▸ To do
Locate each line in the listing below that contains the string "apply" and copy those lines.

▸ Items stored from a collection
___

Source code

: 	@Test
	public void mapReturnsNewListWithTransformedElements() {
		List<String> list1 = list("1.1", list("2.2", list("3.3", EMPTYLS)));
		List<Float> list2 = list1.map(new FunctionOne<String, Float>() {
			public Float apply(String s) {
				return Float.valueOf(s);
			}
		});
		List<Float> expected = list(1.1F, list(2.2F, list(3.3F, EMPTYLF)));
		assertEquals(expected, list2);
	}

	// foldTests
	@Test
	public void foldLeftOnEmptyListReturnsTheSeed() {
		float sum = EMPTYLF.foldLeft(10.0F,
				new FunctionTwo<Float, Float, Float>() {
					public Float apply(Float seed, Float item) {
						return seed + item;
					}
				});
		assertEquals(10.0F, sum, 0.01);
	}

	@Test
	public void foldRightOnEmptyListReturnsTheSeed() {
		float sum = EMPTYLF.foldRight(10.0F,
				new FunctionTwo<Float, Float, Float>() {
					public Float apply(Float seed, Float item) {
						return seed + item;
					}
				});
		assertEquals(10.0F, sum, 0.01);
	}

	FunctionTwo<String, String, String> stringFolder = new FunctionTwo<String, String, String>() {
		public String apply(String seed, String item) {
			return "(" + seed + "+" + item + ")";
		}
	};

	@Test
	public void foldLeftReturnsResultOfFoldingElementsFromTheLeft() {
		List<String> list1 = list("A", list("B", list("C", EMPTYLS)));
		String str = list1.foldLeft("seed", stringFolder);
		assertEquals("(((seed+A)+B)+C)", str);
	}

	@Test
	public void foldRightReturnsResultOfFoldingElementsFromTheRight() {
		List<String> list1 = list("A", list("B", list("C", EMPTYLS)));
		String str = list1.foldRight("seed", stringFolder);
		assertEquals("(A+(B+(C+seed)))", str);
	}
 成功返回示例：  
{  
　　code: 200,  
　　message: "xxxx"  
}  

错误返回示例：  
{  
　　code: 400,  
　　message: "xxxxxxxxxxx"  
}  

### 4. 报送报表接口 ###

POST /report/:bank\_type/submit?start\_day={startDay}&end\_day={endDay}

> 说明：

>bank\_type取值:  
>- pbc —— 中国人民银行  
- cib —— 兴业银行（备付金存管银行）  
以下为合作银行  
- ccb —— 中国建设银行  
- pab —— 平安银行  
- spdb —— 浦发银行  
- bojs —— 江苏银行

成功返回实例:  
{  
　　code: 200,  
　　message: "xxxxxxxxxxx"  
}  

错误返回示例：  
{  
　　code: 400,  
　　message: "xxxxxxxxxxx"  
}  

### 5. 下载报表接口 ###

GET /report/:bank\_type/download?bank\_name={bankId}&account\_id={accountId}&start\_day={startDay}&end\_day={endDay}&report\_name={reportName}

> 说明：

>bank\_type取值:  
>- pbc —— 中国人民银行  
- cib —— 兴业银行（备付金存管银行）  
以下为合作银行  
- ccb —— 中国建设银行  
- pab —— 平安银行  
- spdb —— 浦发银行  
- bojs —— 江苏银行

___

▸ Reply
			public Float apply(String s) {
					public Float apply(Float seed, Float item) {
					public Float apply(Float seed, Float item) {
		public String apply(String seed, String item) {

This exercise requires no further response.